Halo’s Canceled UE5 Multiplayer Game Had the One Feature Fans Have Been Begging For
Jul 14th '26 7:51am:
If you’ve been keeping up with Halo lately, you’ve probably noticed things are a bit chaotic behind the scenes at 343, or Halo Studios, as they call themselves now. Between all the constant rumors about potential remakes for Halo 2 and Halo 3, the community was really waiting to see what was actually coming next in terms of brand-new games. Well, it looks like one of the most talked-about projects has been canned for good.
The game in question was known internally as Project Ekur. News of the cancellation first started making the rounds through Rebs Gaming, who is usually pretty dialed into the community, and it was quickly confirmed shortly after by Jez Corden over at Windows Central. He basically said he verified the info as one hundred percent true and that development has stopped completely. It is a shame, honestly, because the concept behind this actually sounded pretty cool, at least on paper.
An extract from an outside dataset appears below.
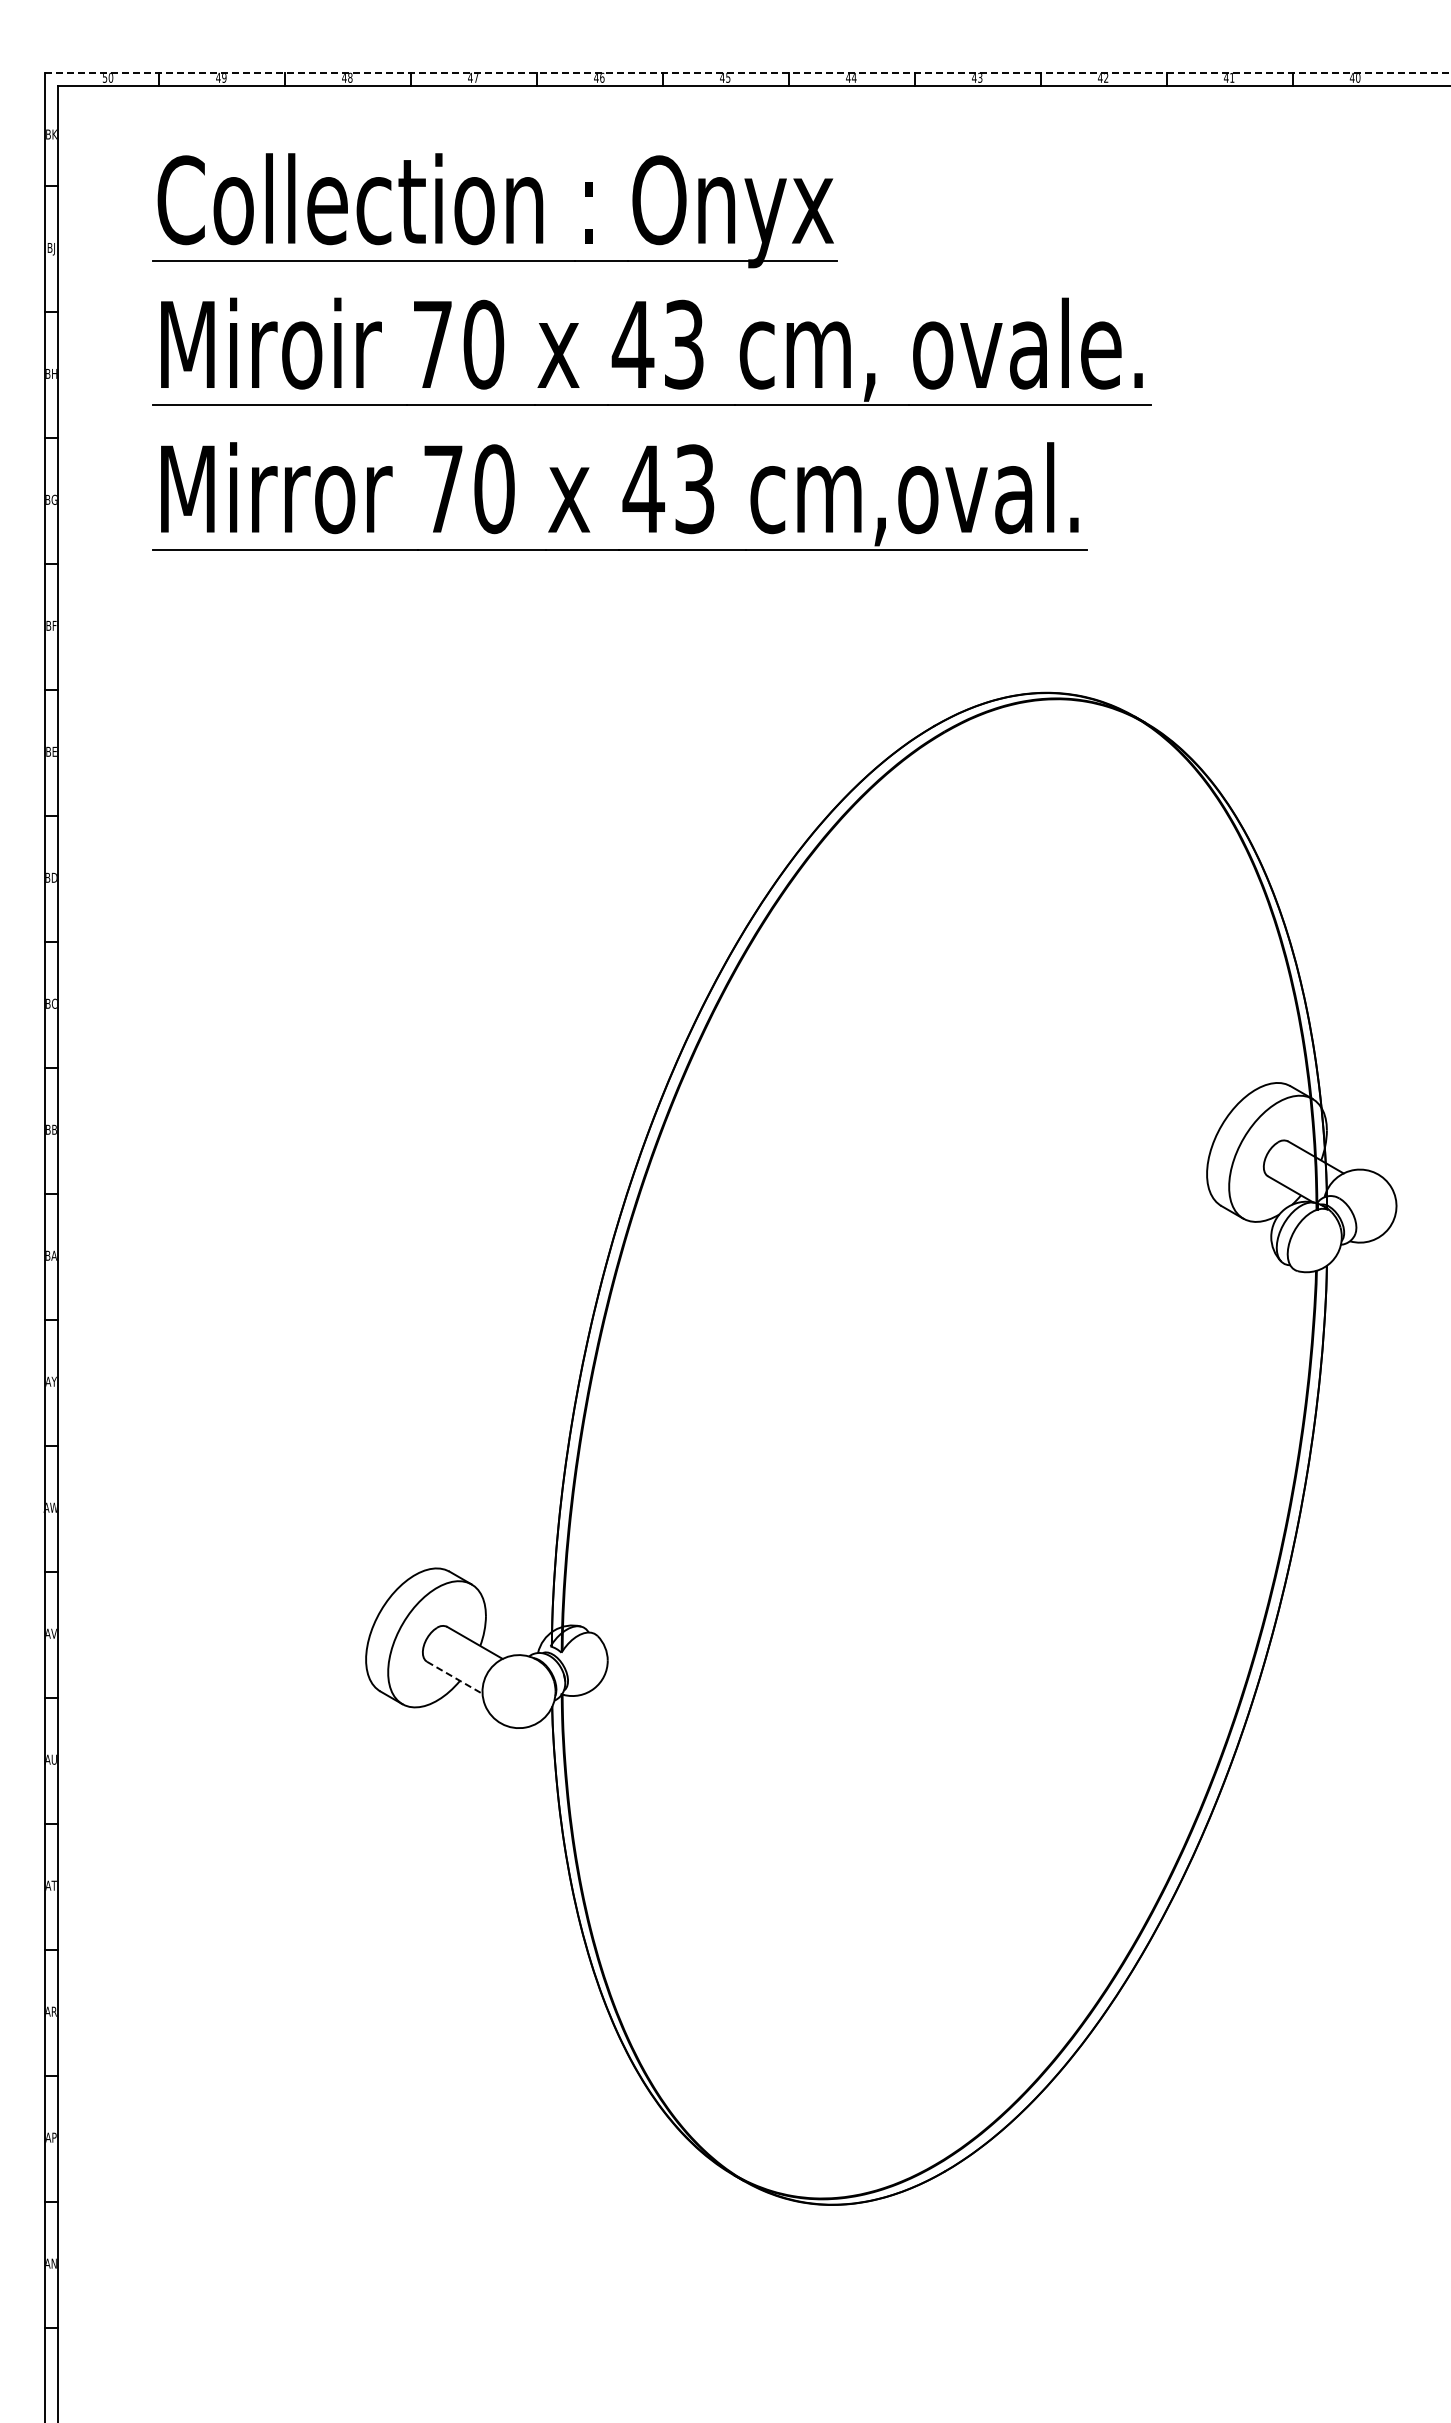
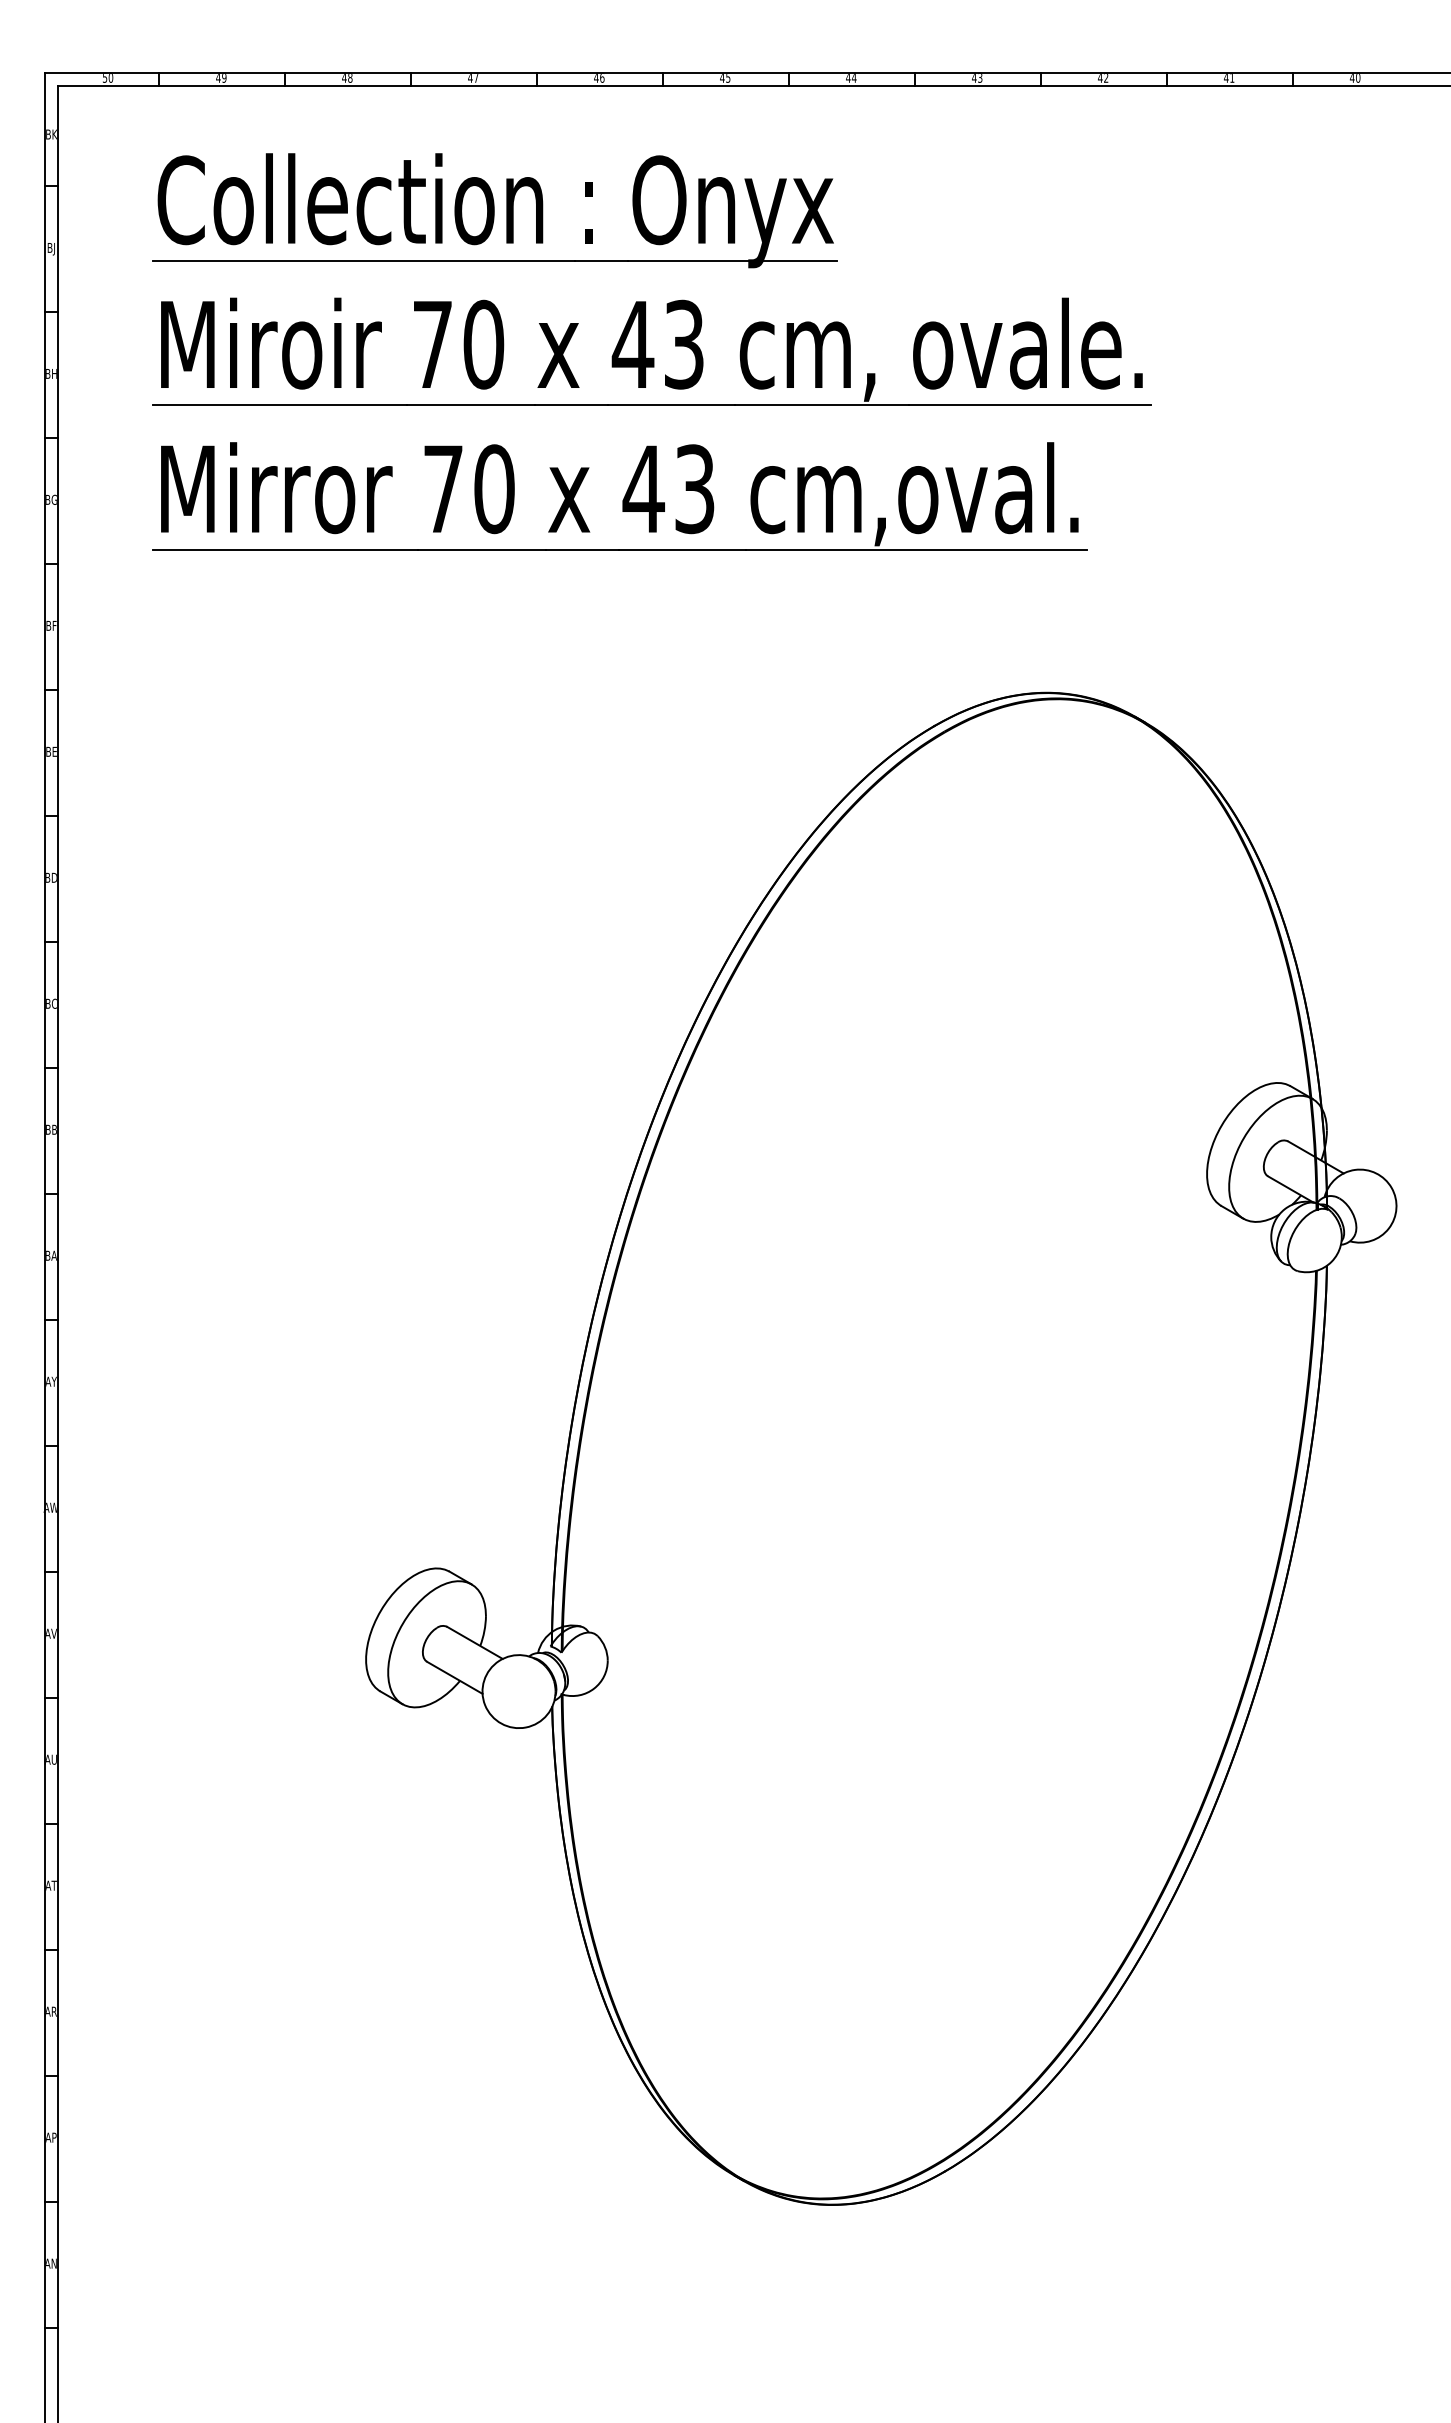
line at (748, 73): dashed -> solid
line at (455, 1678): dashed -> solid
To understand how we got here, we have to go back a bit. Remember Tatanka, that battle royale mode Certain Affinity was making for Halo Infinite that also got canceled? Well, after that fell through, the same developer got the green light to prototype something in Unreal Engine 5. The goal was to see if they could move the old engine's tools and classic assets over to Unreal without losing the visual identity and gameplay that everyone associates with Halo. That prototype ended up becoming Project Ekur.
Word is the game had a structure heavily inspired by Halo 5's Warzone mode, mixed in with those extraction mechanics that have been so popular lately. It is clear they wanted to take a gamble on something different, even planning to let players fully customize both Spartans and Elites. But the truth is, Certain Affinity was testing this concept without much certainty on whether the game should be a purely traditional multiplayer or a totally new experience. Maybe that lack of focus is what ultimately led them to scrap the whole thing.
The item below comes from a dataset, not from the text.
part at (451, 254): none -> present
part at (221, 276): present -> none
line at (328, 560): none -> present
What gets me thinking in all of this is where the franchise goes from here. Changing game engines is always a painful, slow process, and maybe they decided it just was not worth burning resources on an experimental multiplayer spin-off when there is so much pressure to deliver a main game that actually blows people away. In the end, it is just another project heading to the "what if" drawer. We will just have to wait and see if those remakes actually happen, or if Halo Studios has another card up their sleeve to show off what Unreal Engine 5 can do.